* Source passage
Transparent PNG in IE6 (AlphaImageLoader)

How can I get the Microsoft.AlphaImageLoader to work??
I am trying the following:
.navHeader
{
/*Alpha Loader*/
background-image: none;
background:transparent url('../../../../commondata/sharedimages/summary/NavBox_topMiddle.png');
filter:progid:DXImageTransform.Microsoft.AlphaImageLoader(src='../../../../commondata/sharedimages/summary/NavBox_topMiddle.png',sizingMethod='scale');
text-align: center;
font-family: Arial, Helvetica, san-serif;
font-size: 14px;
font-weight: normal;
text-decoration: none;
line-height: 16px;
}
This has no effect on the PNGs (they are not transparent).
I think what you're doing is specifying the background image and then applying the filter over the top of that. You need to NOT specify the background image for IE6, and only apply the filter.
Otherwise you get the background image (without PNG transparency) and then you apply the filter over the top of that - effectively showing two PNGs but only the top one is transparent.
Also, double check your src path for the filter - I believe it works it out differently than CSS url paths (i.e the path is relative to the location of the page, not the CSS file)
I've had so much headache trying to get IE6 PNG support, until I found this: http://www.dillerdesign.com/experiment/DD_belatedPNG/
It's a simple fix, and works well for everything I need. Hopefully it works as well for you!

* Information
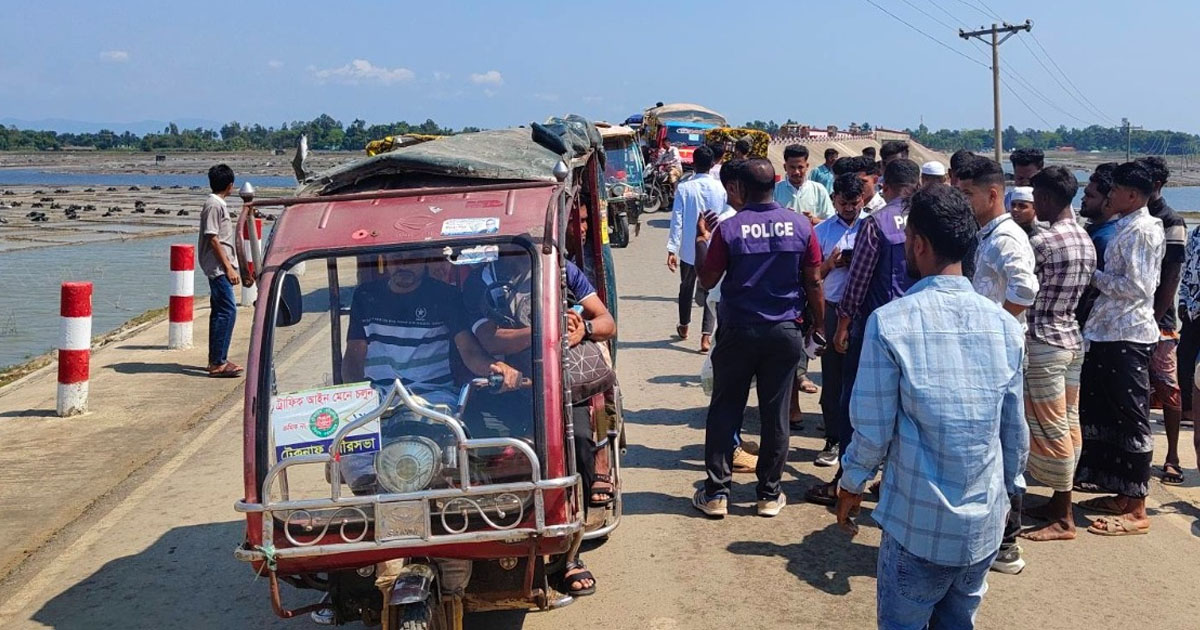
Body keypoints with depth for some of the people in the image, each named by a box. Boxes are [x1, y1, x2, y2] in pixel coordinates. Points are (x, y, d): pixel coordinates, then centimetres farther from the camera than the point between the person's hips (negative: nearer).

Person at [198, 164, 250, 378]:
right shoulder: (214, 205, -12)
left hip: (221, 268, 11)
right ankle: (218, 363, -12)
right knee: (227, 311, -13)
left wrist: (236, 268, 25)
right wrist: (229, 268, -19)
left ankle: (217, 360, 19)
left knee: (220, 312, 13)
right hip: (218, 267, -11)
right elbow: (212, 239, -17)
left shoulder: (219, 204, 17)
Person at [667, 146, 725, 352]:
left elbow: (677, 220, -10)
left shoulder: (684, 188, -9)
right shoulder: (721, 189, -6)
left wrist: (672, 249, -8)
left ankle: (684, 327, 38)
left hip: (689, 249, 0)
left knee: (686, 288, 20)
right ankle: (706, 336, -6)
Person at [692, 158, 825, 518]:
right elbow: (814, 283, 0)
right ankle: (769, 494, 17)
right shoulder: (800, 226, -4)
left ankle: (716, 493, 11)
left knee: (724, 411, 9)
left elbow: (707, 281, -4)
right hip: (785, 333, 2)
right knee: (775, 414, 9)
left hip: (739, 332, -2)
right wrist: (818, 326, 11)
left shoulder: (729, 228, -11)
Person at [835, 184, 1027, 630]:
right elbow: (1015, 432, 4)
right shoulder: (1004, 325, -3)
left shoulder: (890, 322, -16)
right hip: (985, 524, 4)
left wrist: (851, 486, 6)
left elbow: (873, 430, -11)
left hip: (918, 525, -4)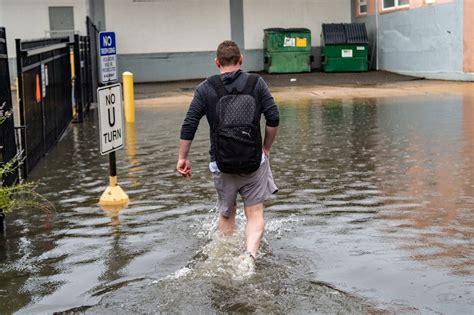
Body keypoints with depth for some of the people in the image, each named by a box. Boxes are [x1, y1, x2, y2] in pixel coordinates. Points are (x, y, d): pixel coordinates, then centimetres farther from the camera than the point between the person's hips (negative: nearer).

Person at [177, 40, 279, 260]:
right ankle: (251, 254, -15)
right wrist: (266, 148, 8)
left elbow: (189, 126, -3)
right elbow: (273, 118, -3)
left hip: (222, 164, 1)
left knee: (226, 214, 19)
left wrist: (182, 158, 4)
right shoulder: (256, 83, 1)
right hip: (254, 161, -1)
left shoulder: (206, 88, 0)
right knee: (255, 213, 6)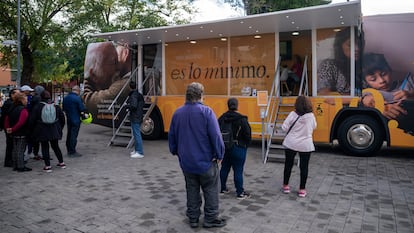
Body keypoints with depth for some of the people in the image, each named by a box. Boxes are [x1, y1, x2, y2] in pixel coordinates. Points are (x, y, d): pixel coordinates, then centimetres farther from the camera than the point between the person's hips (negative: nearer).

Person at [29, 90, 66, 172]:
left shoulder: (37, 107, -8)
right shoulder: (56, 106, 3)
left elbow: (32, 120, -6)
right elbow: (62, 117, 9)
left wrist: (32, 130, 7)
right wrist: (60, 128, 19)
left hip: (42, 131, -4)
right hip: (54, 130, 4)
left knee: (45, 148, 4)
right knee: (55, 146, 16)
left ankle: (48, 166, 3)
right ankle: (61, 163, 20)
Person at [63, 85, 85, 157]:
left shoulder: (65, 98, 9)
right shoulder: (77, 98, -16)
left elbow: (63, 108, 16)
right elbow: (82, 109, -18)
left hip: (68, 119, 8)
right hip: (76, 120, -8)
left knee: (69, 134, 15)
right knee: (74, 135, -3)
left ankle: (69, 151, 24)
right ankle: (72, 152, 1)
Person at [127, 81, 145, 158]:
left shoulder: (133, 96, -16)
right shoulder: (139, 95, 11)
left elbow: (133, 106, -26)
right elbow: (143, 103, 22)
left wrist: (128, 106, -8)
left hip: (135, 118, -10)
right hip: (139, 117, 10)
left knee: (137, 134, -7)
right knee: (136, 134, 18)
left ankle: (140, 153, -6)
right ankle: (137, 150, 28)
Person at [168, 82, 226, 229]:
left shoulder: (177, 113, 0)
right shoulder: (206, 112, -17)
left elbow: (171, 136, 9)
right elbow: (216, 136, -19)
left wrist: (176, 152, 24)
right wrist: (219, 155, -8)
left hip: (186, 161, 5)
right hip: (205, 160, -5)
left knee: (192, 190, 17)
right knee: (210, 190, 11)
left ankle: (193, 218, 26)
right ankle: (211, 219, 19)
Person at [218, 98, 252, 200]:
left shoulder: (222, 118, 0)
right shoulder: (242, 119, -14)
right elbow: (248, 134, -12)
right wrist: (246, 145, 5)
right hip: (238, 148, -5)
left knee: (224, 168, 16)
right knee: (238, 170, 1)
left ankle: (223, 188, 28)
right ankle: (240, 193, 8)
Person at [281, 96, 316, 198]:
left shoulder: (293, 114, -11)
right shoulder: (311, 116, -5)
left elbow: (284, 128, -10)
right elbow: (314, 127, 12)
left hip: (291, 143, 0)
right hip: (305, 145, 1)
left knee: (288, 165, 13)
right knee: (304, 167, 9)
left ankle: (285, 186, 23)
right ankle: (302, 189, 14)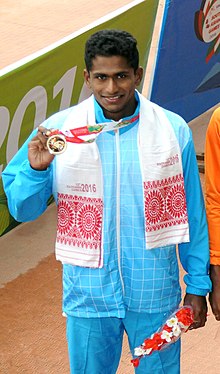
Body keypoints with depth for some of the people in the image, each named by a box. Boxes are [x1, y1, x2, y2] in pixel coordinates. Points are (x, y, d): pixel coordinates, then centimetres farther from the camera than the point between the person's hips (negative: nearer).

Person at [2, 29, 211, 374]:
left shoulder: (173, 130, -6)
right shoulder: (58, 131, -8)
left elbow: (192, 213, 1)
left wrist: (198, 286, 3)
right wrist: (35, 170, -21)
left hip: (155, 295, 0)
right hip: (87, 294, 0)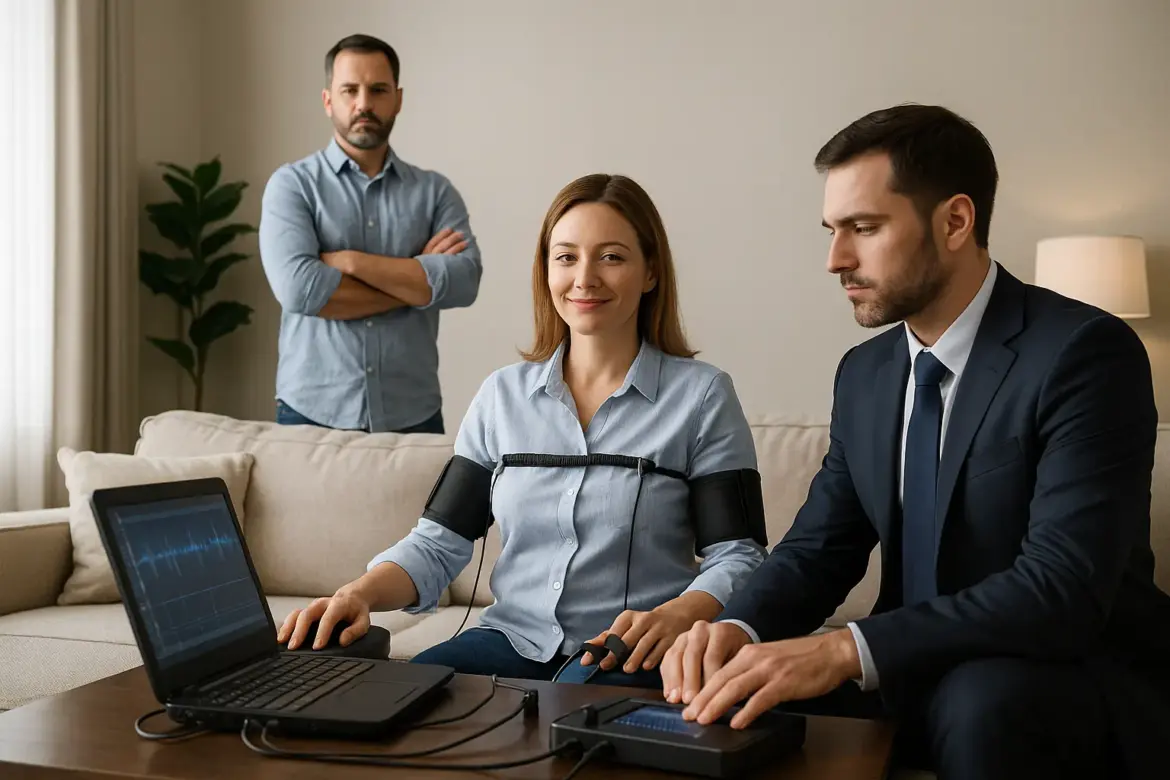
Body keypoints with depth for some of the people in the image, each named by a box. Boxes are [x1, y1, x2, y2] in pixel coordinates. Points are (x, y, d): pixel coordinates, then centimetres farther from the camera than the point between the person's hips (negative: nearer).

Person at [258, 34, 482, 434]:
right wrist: (419, 278, -10)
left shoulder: (435, 190, 5)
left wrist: (349, 261, -14)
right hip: (312, 414, -1)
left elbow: (463, 281, -11)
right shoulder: (292, 184, -1)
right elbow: (299, 288, -16)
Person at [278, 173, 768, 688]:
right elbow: (438, 543, 8)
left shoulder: (702, 394, 1)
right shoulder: (502, 394, 11)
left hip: (633, 659, -3)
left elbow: (738, 556, -3)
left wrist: (675, 616, -24)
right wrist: (359, 594, -12)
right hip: (513, 640, 4)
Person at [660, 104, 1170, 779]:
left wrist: (848, 649, -35)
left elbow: (1063, 586, -27)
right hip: (923, 674, 6)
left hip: (1085, 681, -5)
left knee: (980, 700, -36)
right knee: (734, 695, -14)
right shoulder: (863, 373, 6)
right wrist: (740, 629, -17)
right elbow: (820, 545, 5)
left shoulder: (1084, 352, -17)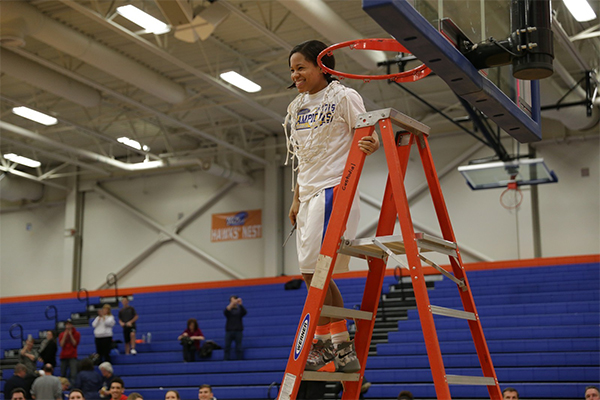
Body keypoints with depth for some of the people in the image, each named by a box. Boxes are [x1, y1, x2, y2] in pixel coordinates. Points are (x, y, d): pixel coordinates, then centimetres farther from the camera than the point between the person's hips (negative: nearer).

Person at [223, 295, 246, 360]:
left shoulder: (240, 309, 8)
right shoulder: (229, 309, 8)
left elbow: (244, 312, -13)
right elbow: (225, 312, -15)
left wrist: (240, 304, -28)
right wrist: (232, 304, -30)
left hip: (238, 331, -1)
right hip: (229, 331, 1)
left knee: (239, 348, -3)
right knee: (227, 347, -2)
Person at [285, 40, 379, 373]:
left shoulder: (344, 97, -3)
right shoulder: (297, 107, 18)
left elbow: (369, 138, -8)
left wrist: (372, 144, -31)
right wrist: (297, 199, 17)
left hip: (334, 188, -8)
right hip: (310, 193, 8)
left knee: (313, 270, -15)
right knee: (316, 275, 7)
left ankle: (327, 345, -6)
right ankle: (342, 351, 14)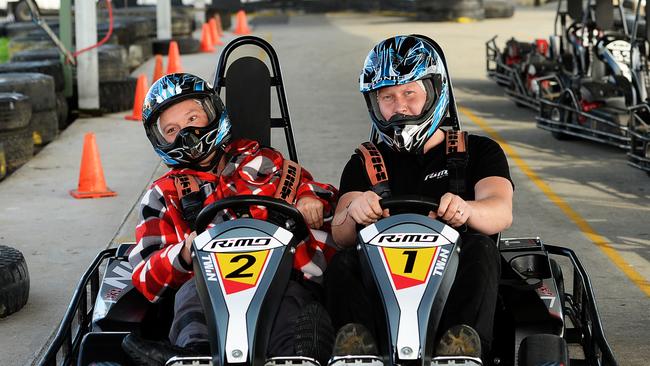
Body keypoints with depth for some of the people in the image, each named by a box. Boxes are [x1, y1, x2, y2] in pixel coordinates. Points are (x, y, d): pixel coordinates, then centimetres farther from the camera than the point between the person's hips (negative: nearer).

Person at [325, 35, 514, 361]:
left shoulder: (479, 152, 16)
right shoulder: (365, 164, 20)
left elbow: (501, 212, -6)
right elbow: (341, 236, 2)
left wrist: (464, 210, -31)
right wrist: (353, 212, -24)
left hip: (456, 284, -1)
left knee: (481, 249, -31)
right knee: (342, 266, -27)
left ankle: (463, 346, -53)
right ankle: (358, 338, -55)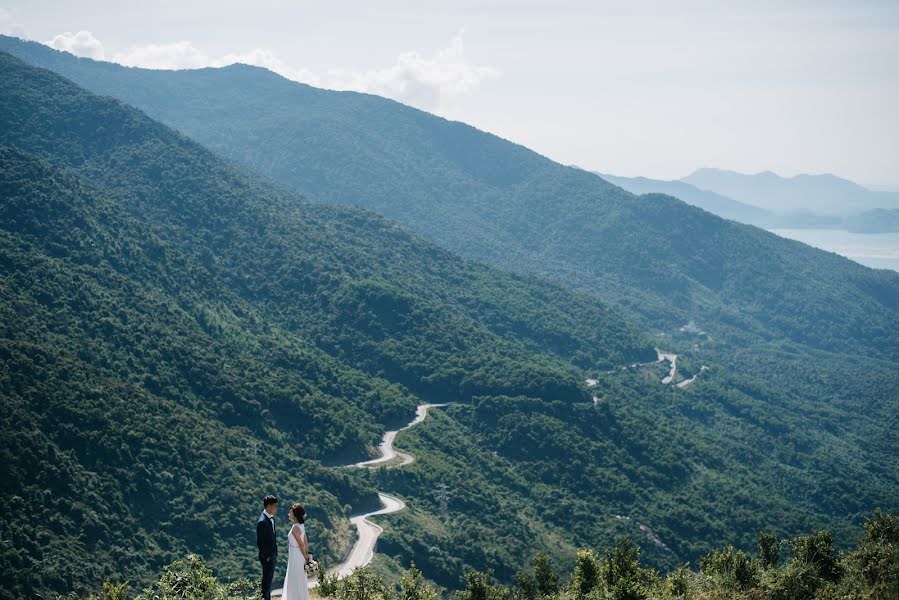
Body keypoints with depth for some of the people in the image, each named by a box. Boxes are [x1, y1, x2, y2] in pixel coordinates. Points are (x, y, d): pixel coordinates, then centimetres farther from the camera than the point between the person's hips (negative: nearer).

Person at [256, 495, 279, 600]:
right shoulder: (262, 521, -24)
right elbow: (259, 542, -21)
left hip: (273, 554, 9)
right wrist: (267, 556, -16)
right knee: (266, 580, 2)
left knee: (269, 579, 19)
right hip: (267, 556, -9)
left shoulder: (271, 518, 4)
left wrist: (275, 554, 14)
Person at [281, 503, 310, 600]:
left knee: (295, 582, 3)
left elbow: (301, 544, -21)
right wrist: (307, 556, 11)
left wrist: (305, 558, -9)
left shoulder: (295, 528, -23)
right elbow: (306, 542, 8)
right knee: (299, 582, 19)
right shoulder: (301, 525, 4)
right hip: (299, 556, 9)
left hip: (296, 557, -9)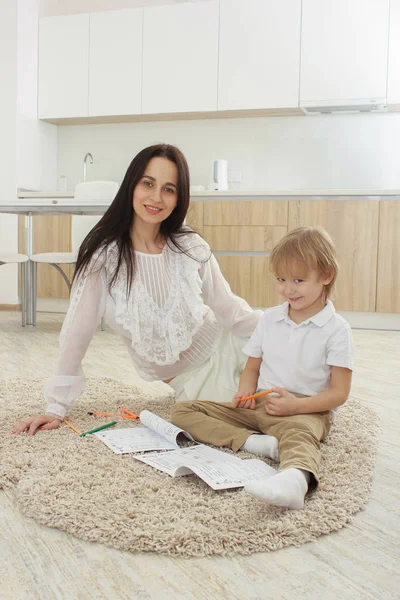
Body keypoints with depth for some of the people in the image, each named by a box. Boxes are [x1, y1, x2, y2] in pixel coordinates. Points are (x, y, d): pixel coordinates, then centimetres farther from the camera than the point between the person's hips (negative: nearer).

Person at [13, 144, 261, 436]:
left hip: (221, 348, 2)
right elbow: (78, 330, -17)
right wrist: (57, 407, -15)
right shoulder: (103, 254, -20)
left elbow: (228, 307, -4)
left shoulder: (191, 247, -14)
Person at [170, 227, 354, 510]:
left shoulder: (336, 329, -4)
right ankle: (254, 442, -28)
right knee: (183, 411, -8)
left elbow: (339, 393, -6)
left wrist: (295, 405, -20)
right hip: (258, 406, 6)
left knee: (299, 436, -43)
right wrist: (245, 393, -7)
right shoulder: (270, 318, 10)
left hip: (306, 412, -5)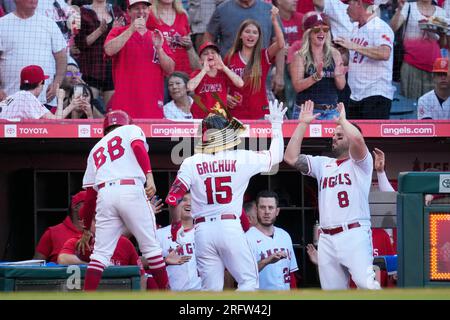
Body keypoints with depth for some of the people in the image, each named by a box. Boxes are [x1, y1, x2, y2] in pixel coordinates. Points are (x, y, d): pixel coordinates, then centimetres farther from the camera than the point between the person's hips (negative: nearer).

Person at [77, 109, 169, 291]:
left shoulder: (96, 149, 31)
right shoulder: (131, 129, 22)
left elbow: (90, 195, 28)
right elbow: (138, 146, -4)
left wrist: (86, 230, 32)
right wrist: (149, 176, -14)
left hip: (104, 193, 3)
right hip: (131, 190, -3)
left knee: (101, 253, 2)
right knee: (150, 246, 4)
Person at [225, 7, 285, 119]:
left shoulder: (263, 56, 1)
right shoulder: (230, 58, 5)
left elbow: (280, 44, -16)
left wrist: (275, 21, -22)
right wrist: (225, 96, -2)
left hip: (260, 113, -1)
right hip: (236, 113, 1)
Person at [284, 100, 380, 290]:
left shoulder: (360, 163, 4)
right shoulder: (323, 164, 22)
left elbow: (357, 140, -18)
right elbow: (291, 158, 13)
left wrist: (342, 120, -1)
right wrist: (303, 124, 11)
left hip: (354, 234, -6)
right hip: (326, 238, 6)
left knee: (366, 283, -24)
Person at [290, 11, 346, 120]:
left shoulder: (334, 54, 8)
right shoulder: (300, 56, -1)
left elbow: (341, 86, 7)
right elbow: (297, 86, -9)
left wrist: (337, 76, -14)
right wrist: (316, 77, -22)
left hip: (331, 111, 3)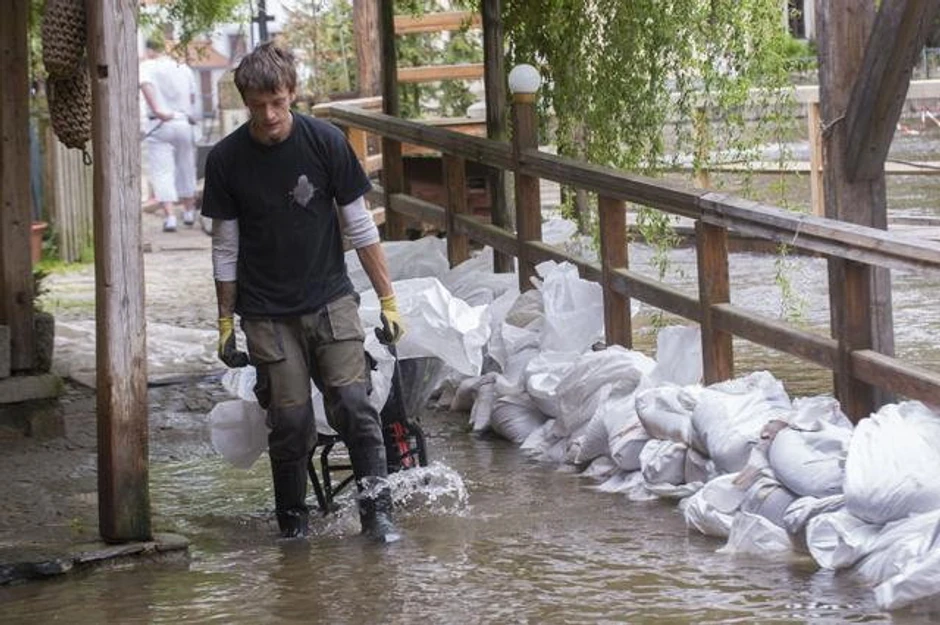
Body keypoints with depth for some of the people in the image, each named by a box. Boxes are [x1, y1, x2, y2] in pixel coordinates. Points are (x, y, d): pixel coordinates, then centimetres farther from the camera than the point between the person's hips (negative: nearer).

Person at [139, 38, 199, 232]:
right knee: (185, 169, 19)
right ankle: (189, 212, 31)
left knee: (162, 172, -4)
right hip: (184, 123, 5)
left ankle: (169, 216, -16)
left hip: (159, 125, -4)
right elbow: (192, 97, 17)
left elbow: (146, 85, -25)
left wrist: (157, 111, -30)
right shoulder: (184, 68, 11)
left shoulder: (147, 66, -5)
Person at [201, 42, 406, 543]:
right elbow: (226, 246, 5)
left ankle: (376, 510, -6)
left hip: (330, 300, 0)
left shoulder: (325, 143, -6)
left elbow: (359, 227, 1)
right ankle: (292, 522, 13)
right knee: (290, 422, -3)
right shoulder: (226, 160, -4)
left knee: (353, 404, -14)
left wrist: (387, 300, 1)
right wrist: (226, 322, 6)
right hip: (267, 314, 0)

* Problems to work on
- a) Answer these questions using the IE6 PNG discussion.
(i) What font size does the .navHeader rule set?
(ii) According to the first reply, what should you not specify for IE6?
(iii) The filter's src path is relative to the location of what?
- b) Return the part of the IE6 PNG discussion between "Otherwise you get" and "one is transparent.", inclusive, copied word for word.

* Task-by-task answers
- a)
(i) 14px
(ii) The background image
(iii) The page, not the CSS file

- b)
Otherwise you get the background image (without PNG transparency) and then you apply the filter over the top of that - effectively showing two PNGs but only the top one is transparent.